— SELECTED EXCERPT —
┌────────
O child of Adam! The astral soul must learn to do and dare. Not over
the brave man's grave shall it be written, "Rest in peace," but "I will
arise, and go to my father."
TABLET THE TWELFTH
Pisces
SYMBOL
A comet, beyond it infinite things, only dreamed of as yet, a world
floating in an ocean and in night, beneath are two hands clasped palm to
palm.
XII
TABLET THE TWELFTH
A REVELATION OF THE TO BE. The comet is the twelfth Avatar, the herald,
coming forth from the starry abyss of the infinite, staying with us a
little while, and then flashing on his shining way to other worlds than
ours, bearing THE DIVINE WORD from sun to planet, as the fiery messenger
of God. And here the soul may well ask: "Who? Where? Whence and Whither?"
For behold, he has come, and gone, and
"Earth could not answer; nor the seas that mourn In flowing purple, of
their Lord forlorn; Nor rolling Heaven, with all his signs revealed And
hidden by the sleeve of night and morn."
The world floating in the sea of the infinite and resting in night
shows the present state of humanity. But, "the blush of dawn" is ready to
gladden the soul, and the expectant seer, from his lonely vigil on the
hilltop, awaits the sunlight which will soon flood the world anew.
└────────
[Dataset entries]
┌────────
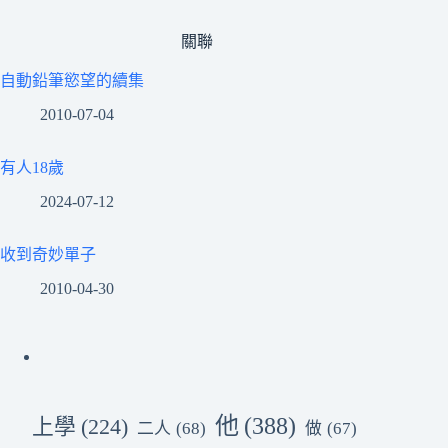
關聯
自動鉛筆慾望的續集
2010-07-04
有人18歲
2024-07-12
收到奇妙單子
2010-04-30
他
(388)
上學
(224)
二人
(68)
做
(67)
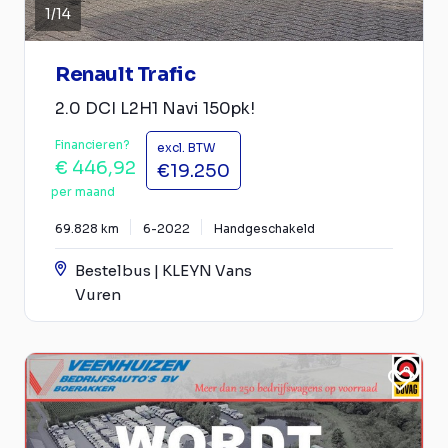
1
/
14
Renault Trafic
2.0 DCI L2H1 Navi 150pk!
Financieren?
excl. BTW
€ 446,92
€19.250
per maand
69.828 km
6-2022
Handgeschakeld
Bestelbus | KLEYN Vans
Vuren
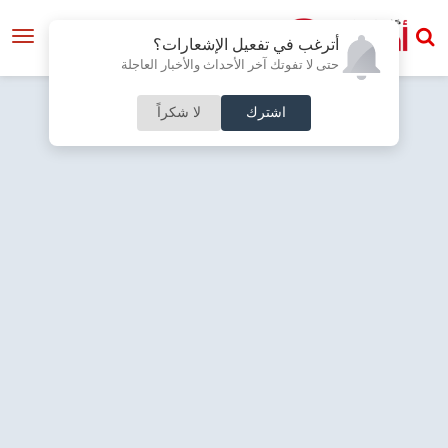
أترغب في تفعيل الإشعارات؟
حتى لا تفوتك آخر الأحداث والأخبار العاجلة
اشترك
لا شكراً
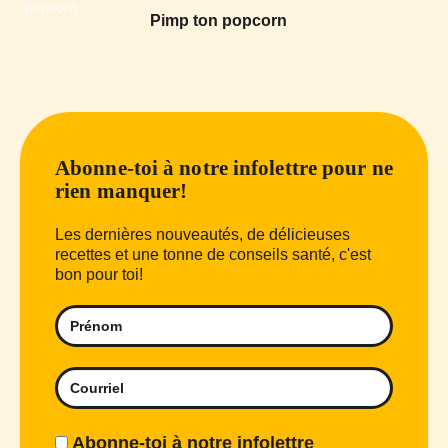
Pimp ton popcorn
Abonne-toi à notre infolettre pour ne
rien manquer!
Les dernières nouveautés, de délicieuses
recettes et une tonne de conseils santé, c'est
bon pour toi!
Abonne-toi à notre infolettre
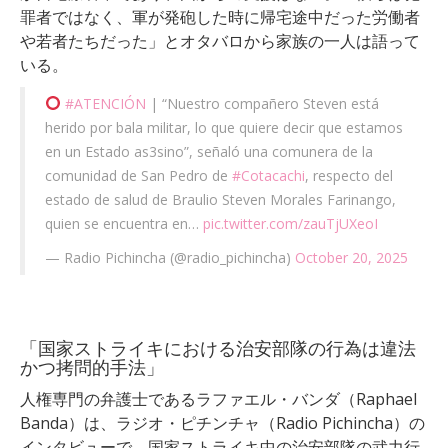
罪者ではなく、軍が発砲した時に帰宅途中だった労働者
や若者たちだった」とオタバロから家族の一人は語って
いる。
#ATENCIÓN
| “Nuestro compañero Steven está
herido por bala militar, lo que quiere decir que estamos
en un Estado as3sino”, señaló una comunera de la
comunidad de San Pedro de
#Cotacachi
, respecto del
estado de salud de Braulio Steven Morales Farinango,
quien se encuentra en…
pic.twitter.com/zauTjUXeoI
— Radio Pichincha (@radio_pichincha)
October 20, 2025
「国家ストライキにおける治安部隊の行為は違法
かつ拷問的手法」
人権専門の弁護士であるラファエル・バンダ（Raphael
Banda）は、ラジオ・ピチンチャ（Radio Pichincha）の
インタビューで、国家ストライキ中の治安部隊の武力行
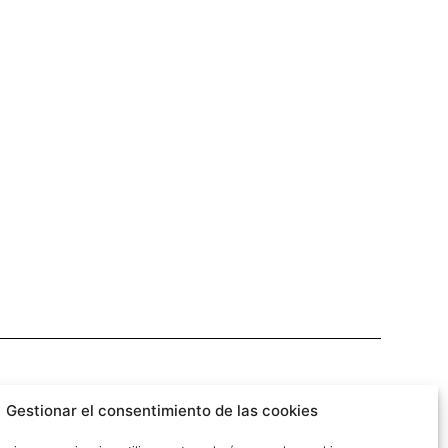
pyright ©2026
F2M
ARQUITECTURA. Todos los derechos
Gestionar el consentimiento de las cookies
reservados.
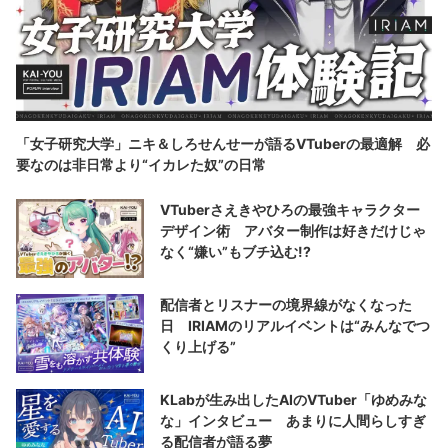
「女子研究大学」ニキ＆しろせんせーが語るVTuberの最適解 必
要なのは非日常より“イカレた奴”の日常
VTuberさえきやひろの最強キャラクター
デザイン術 アバター制作は好きだけじゃ
なく“嫌い”もブチ込む!?
配信者とリスナーの境界線がなくなった
日 IRIAMのリアルイベントは“みんなでつ
くり上げる”
KLabが生み出したAIのVTuber「ゆめみな
な」インタビュー あまりに人間らしすぎ
る配信者が語る夢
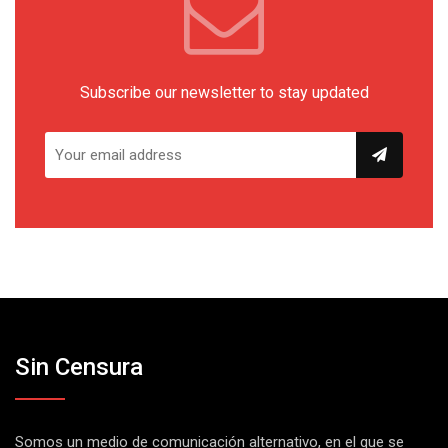
Subscribe our newsletter to stay updated
Sin Censura
Somos un medio de comunicación alternativo, en el que se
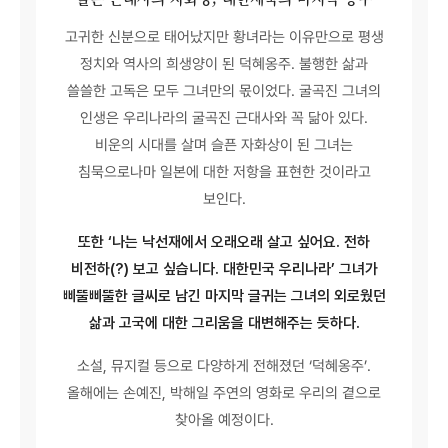
고귀한 신분으로 태어났지만 황녀라는 이유만으로 평생
정치와 역사의 희생양이 된 덕혜옹주. 불행한 삶과
쓸쓸한 고독은 모두 그녀만의 몫이었다. 굴곡진 그녀의
인생은 우리나라의 굴곡진 근대사와 꼭 닮아 있다.
비운의 시대를 살며 슬픈 자화상이 된 그녀는
침묵으로나마 일본에 대한 저항을 표현한 것이라고
보인다.
또한 ‘나는 낙선재에서 오래오래 살고 싶어요. 전하
비전하(?) 보고 싶습니다. 대한민국 우리나라’ 그녀가
삐뚤삐뚤한 글씨로 남긴 마지막 글귀는 그녀의 외로웠던
삶과 고국에 대한 그리움을 대변해주는 듯하다.
소설, 뮤지컬 등으로 다양하게 전해졌던 ‘덕혜옹주’.
올해에는 손예진, 박해일 주연의 영화로 우리의 곁으로
찾아올 예정이다.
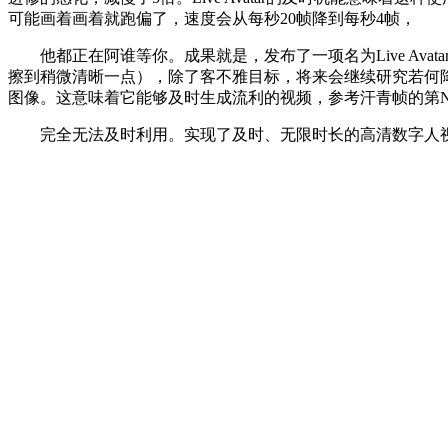
可能画着画着就跑偏了，速度会从每秒20帧降到每秒4帧，
他都正在阿谁等你。成果就是，发布了一项名为Live Av
擦到稍微清晰一点），除了客不雅目标，将来会继续研究若何
图像。这意味着它能够及时生成流利的视频，参考汗青帧的第
完全无法及时利用。实现了及时、无限时长的高清数字人视频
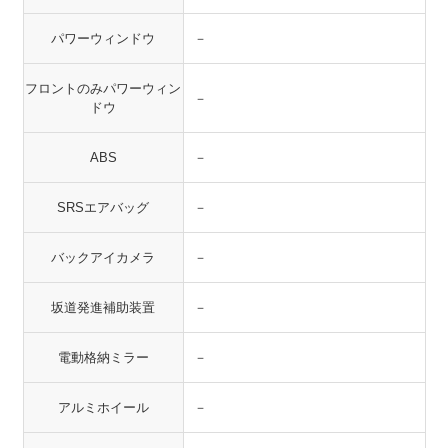
パワーウィンドウ
－
フロントのみパワーウィン
－
ドウ
ABS
－
SRSエアバッグ
－
バックアイカメラ
－
坂道発進補助装置
－
電動格納ミラー
－
アルミホイール
－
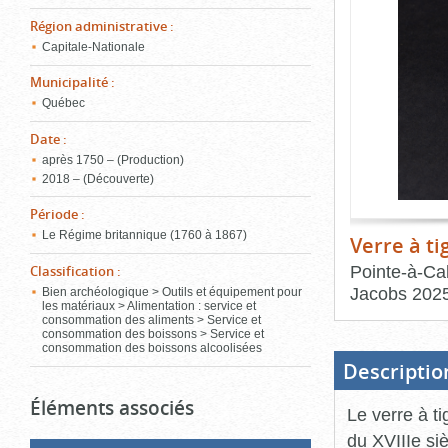
de
le
l'onglet
Région administrative
:
«
Capitale-Nationale
conten
Images
Municipalité
:
»
Québec
Date
:
après 1750 – (Production)
2018 – (Découverte)
Période
:
Le Régime britannique (1760 à 1867)
Verre à ti
Pointe-à-Cal
Classification
:
Jacobs
202
Bien archéologique > Outils et équipement pour
les matériaux > Alimentation : service et
consommation des aliments > Service et
Fin
consommation des boissons > Service et
du
consommation des boissons alcoolisées
bloc
d'onglets
Descriptio
Éléments associés
Le verre à ti
du XVIIIe siè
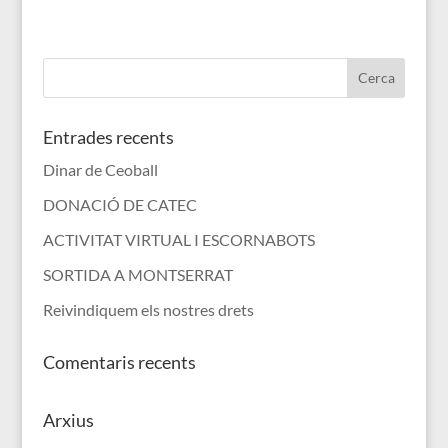
Entrades recents
Dinar de Ceoball
DONACIÓ DE CATEC
ACTIVITAT VIRTUAL I ESCORNABOTS
SORTIDA A MONTSERRAT
Reivindiquem els nostres drets
Comentaris recents
Arxius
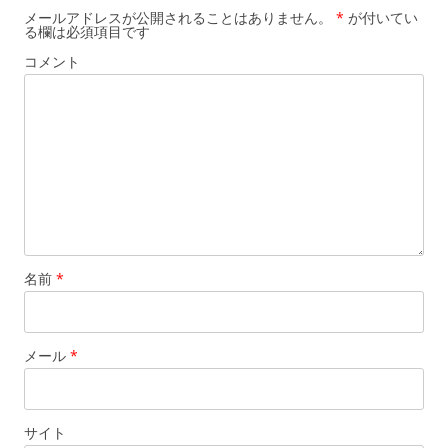
シ
メールアドレスが公開されることはありません。
*
が付いてい
る欄は必須項目です
ョ
コメント
ン
名前
*
メール
*
サイト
└────────
— WHAT THE TASK REQUIRES —
Restate the stretch of the Pisces tablet from "For behold, he" through "the world anew.", substituting "watcher" for "seer". The dataset entries play no part in this work.

— WORKED SOLUTION —
For behold, he has come, and gone, and
"Earth could not answer; nor the seas that mourn In flowing purple, of
their Lord forlorn; Nor rolling Heaven, with all his signs revealed And
hidden by the sleeve of night and morn."
The world floating in the sea of the infinite and resting in night
shows the present state of humanity. But, "the blush of dawn" is ready to
gladden the soul, and the expectant watcher, from his lonely vigil on the
hilltop, awaits the sunlight which will soon flood the world anew.